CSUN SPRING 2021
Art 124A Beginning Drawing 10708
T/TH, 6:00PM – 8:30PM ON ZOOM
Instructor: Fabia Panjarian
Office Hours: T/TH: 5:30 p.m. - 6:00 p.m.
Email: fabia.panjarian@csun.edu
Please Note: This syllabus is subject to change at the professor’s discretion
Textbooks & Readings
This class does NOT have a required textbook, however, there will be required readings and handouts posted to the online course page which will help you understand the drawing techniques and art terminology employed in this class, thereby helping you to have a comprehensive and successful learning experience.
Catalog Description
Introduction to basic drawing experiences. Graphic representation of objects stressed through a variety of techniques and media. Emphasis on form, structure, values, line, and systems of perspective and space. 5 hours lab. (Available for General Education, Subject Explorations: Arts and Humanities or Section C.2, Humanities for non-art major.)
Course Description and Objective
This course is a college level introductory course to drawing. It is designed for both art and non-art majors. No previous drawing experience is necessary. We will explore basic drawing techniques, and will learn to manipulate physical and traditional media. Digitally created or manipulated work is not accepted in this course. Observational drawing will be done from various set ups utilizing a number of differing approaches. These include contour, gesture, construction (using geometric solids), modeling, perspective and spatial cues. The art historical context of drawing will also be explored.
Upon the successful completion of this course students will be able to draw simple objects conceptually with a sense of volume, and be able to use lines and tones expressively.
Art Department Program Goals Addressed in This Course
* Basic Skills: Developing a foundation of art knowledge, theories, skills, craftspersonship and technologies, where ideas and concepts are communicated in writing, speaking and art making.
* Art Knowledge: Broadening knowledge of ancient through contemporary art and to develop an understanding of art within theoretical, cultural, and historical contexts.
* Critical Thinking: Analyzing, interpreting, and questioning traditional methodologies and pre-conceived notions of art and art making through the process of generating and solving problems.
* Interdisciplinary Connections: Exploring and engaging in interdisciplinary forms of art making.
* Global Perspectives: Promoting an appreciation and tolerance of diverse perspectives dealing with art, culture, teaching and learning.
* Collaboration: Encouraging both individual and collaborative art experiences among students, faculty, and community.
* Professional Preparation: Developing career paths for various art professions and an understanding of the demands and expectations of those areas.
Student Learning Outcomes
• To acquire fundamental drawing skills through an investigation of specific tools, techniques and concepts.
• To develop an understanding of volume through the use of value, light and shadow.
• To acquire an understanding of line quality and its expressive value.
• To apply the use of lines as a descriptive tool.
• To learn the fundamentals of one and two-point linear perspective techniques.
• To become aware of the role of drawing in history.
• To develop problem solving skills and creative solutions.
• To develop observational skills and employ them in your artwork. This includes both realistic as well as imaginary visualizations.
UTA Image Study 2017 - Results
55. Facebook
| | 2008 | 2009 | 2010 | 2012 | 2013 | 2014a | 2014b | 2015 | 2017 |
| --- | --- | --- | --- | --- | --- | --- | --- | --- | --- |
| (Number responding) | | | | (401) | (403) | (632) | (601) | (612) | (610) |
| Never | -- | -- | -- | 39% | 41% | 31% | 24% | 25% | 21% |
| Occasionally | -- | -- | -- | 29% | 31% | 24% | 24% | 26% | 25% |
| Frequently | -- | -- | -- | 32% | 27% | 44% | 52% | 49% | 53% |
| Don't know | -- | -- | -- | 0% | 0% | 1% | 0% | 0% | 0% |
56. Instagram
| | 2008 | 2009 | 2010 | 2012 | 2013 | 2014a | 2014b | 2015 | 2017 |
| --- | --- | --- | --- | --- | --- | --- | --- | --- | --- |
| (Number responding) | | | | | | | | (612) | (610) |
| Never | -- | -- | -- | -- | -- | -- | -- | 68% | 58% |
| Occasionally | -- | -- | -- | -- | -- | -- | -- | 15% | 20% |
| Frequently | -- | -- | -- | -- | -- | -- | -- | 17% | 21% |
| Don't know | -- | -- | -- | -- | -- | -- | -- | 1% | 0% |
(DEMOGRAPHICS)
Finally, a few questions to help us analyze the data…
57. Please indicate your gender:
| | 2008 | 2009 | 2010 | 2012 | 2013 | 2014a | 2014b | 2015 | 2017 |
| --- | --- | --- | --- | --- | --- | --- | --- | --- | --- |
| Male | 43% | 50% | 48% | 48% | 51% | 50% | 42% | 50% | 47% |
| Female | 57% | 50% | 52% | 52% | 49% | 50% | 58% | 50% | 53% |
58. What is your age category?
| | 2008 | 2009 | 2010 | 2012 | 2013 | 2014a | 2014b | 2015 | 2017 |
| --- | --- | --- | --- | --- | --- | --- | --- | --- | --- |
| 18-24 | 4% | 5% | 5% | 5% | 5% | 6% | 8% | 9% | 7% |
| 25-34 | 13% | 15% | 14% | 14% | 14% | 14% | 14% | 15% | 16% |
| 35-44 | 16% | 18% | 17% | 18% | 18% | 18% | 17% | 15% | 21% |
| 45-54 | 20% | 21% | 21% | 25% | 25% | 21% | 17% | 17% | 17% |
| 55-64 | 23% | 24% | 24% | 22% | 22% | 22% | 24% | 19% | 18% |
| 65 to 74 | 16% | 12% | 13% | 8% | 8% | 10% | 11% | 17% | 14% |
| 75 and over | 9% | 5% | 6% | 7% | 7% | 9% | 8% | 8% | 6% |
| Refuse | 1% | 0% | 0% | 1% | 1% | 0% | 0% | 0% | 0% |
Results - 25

○ ○ ○ ○ ○ ○ ○

### Exercise objective
I would like the records restated exactly, with every line intact.

### Task output
CSUN SPRING 2021
Art 124A Beginning Drawing 10708
T/TH, 6:00PM – 8:30PM ON ZOOM
Instructor: Fabia Panjarian
Office Hours: T/TH: 5:30 p.m. - 6:00 p.m.
Email: fabia.panjarian@csun.edu
Please Note: This syllabus is subject to change at the professor’s discretion
Textbooks & Readings
This class does NOT have a required textbook, however, there will be required readings and handouts posted to the online course page which will help you understand the drawing techniques and art terminology employed in this class, thereby helping you to have a comprehensive and successful learning experience.
Catalog Description
Introduction to basic drawing experiences. Graphic representation of objects stressed through a variety of techniques and media. Emphasis on form, structure, values, line, and systems of perspective and space. 5 hours lab. (Available for General Education, Subject Explorations: Arts and Humanities or Section C.2, Humanities for non-art major.)
Course Description and Objective
This course is a college level introductory course to drawing. It is designed for both art and non-art majors. No previous drawing experience is necessary. We will explore basic drawing techniques, and will learn to manipulate physical and traditional media. Digitally created or manipulated work is not accepted in this course. Observational drawing will be done from various set ups utilizing a number of differing approaches. These include contour, gesture, construction (using geometric solids), modeling, perspective and spatial cues. The art historical context of drawing will also be explored.
Upon the successful completion of this course students will be able to draw simple objects conceptually with a sense of volume, and be able to use lines and tones expressively.
Art Department Program Goals Addressed in This Course
* Basic Skills: Developing a foundation of art knowledge, theories, skills, craftspersonship and technologies, where ideas and concepts are communicated in writing, speaking and art making.
* Art Knowledge: Broadening knowledge of ancient through contemporary art and to develop an understanding of art within theoretical, cultural, and historical contexts.
* Critical Thinking: Analyzing, interpreting, and questioning traditional methodologies and pre-conceived notions of art and art making through the process of generating and solving problems.
* Interdisciplinary Connections: Exploring and engaging in interdisciplinary forms of art making.
* Global Perspectives: Promoting an appreciation and tolerance of diverse perspectives dealing with art, culture, teaching and learning.
* Collaboration: Encouraging both individual and collaborative art experiences among students, faculty, and community.
* Professional Preparation: Developing career paths for various art professions and an understanding of the demands and expectations of those areas.
Student Learning Outcomes
• To acquire fundamental drawing skills through an investigation of specific tools, techniques and concepts.
• To develop an understanding of volume through the use of value, light and shadow.
• To acquire an understanding of line quality and its expressive value.
• To apply the use of lines as a descriptive tool.
• To learn the fundamentals of one and two-point linear perspective techniques.
• To become aware of the role of drawing in history.
• To develop problem solving skills and creative solutions.
• To develop observational skills and employ them in your artwork. This includes both realistic as well as imaginary visualizations.
UTA Image Study 2017 - Results
55. Facebook
| | 2008 | 2009 | 2010 | 2012 | 2013 | 2014a | 2014b | 2015 | 2017 |
| --- | --- | --- | --- | --- | --- | --- | --- | --- | --- |
| (Number responding) | | | | (401) | (403) | (632) | (601) | (612) | (610) |
| Never | -- | -- | -- | 39% | 41% | 31% | 24% | 25% | 21% |
| Occasionally | -- | -- | -- | 29% | 31% | 24% | 24% | 26% | 25% |
| Frequently | -- | -- | -- | 32% | 27% | 44% | 52% | 49% | 53% |
| Don't know | -- | -- | -- | 0% | 0% | 1% | 0% | 0% | 0% |
56. Instagram
| | 2008 | 2009 | 2010 | 2012 | 2013 | 2014a | 2014b | 2015 | 2017 |
| --- | --- | --- | --- | --- | --- | --- | --- | --- | --- |
| (Number responding) | | | | | | | | (612) | (610) |
| Never | -- | -- | -- | -- | -- | -- | -- | 68% | 58% |
| Occasionally | -- | -- | -- | -- | -- | -- | -- | 15% | 20% |
| Frequently | -- | -- | -- | -- | -- | -- | -- | 17% | 21% |
| Don't know | -- | -- | -- | -- | -- | -- | -- | 1% | 0% |
(DEMOGRAPHICS)
Finally, a few questions to help us analyze the data…
57. Please indicate your gender:
| | 2008 | 2009 | 2010 | 2012 | 2013 | 2014a | 2014b | 2015 | 2017 |
| --- | --- | --- | --- | --- | --- | --- | --- | --- | --- |
| Male | 43% | 50% | 48% | 48% | 51% | 50% | 42% | 50% | 47% |
| Female | 57% | 50% | 52% | 52% | 49% | 50% | 58% | 50% | 53% |
58. What is your age category?
| | 2008 | 2009 | 2010 | 2012 | 2013 | 2014a | 2014b | 2015 | 2017 |
| --- | --- | --- | --- | --- | --- | --- | --- | --- | --- |
| 18-24 | 4% | 5% | 5% | 5% | 5% | 6% | 8% | 9% | 7% |
| 25-34 | 13% | 15% | 14% | 14% | 14% | 14% | 14% | 15% | 16% |
| 35-44 | 16% | 18% | 17% | 18% | 18% | 18% | 17% | 15% | 21% |
| 45-54 | 20% | 21% | 21% | 25% | 25% | 21% | 17% | 17% | 17% |
| 55-64 | 23% | 24% | 24% | 22% | 22% | 22% | 24% | 19% | 18% |
| 65 to 74 | 16% | 12% | 13% | 8% | 8% | 10% | 11% | 17% | 14% |
| 75 and over | 9% | 5% | 6% | 7% | 7% | 9% | 8% | 8% | 6% |
| Refuse | 1% | 0% | 0% | 1% | 1% | 0% | 0% | 0% | 0% |
Results - 25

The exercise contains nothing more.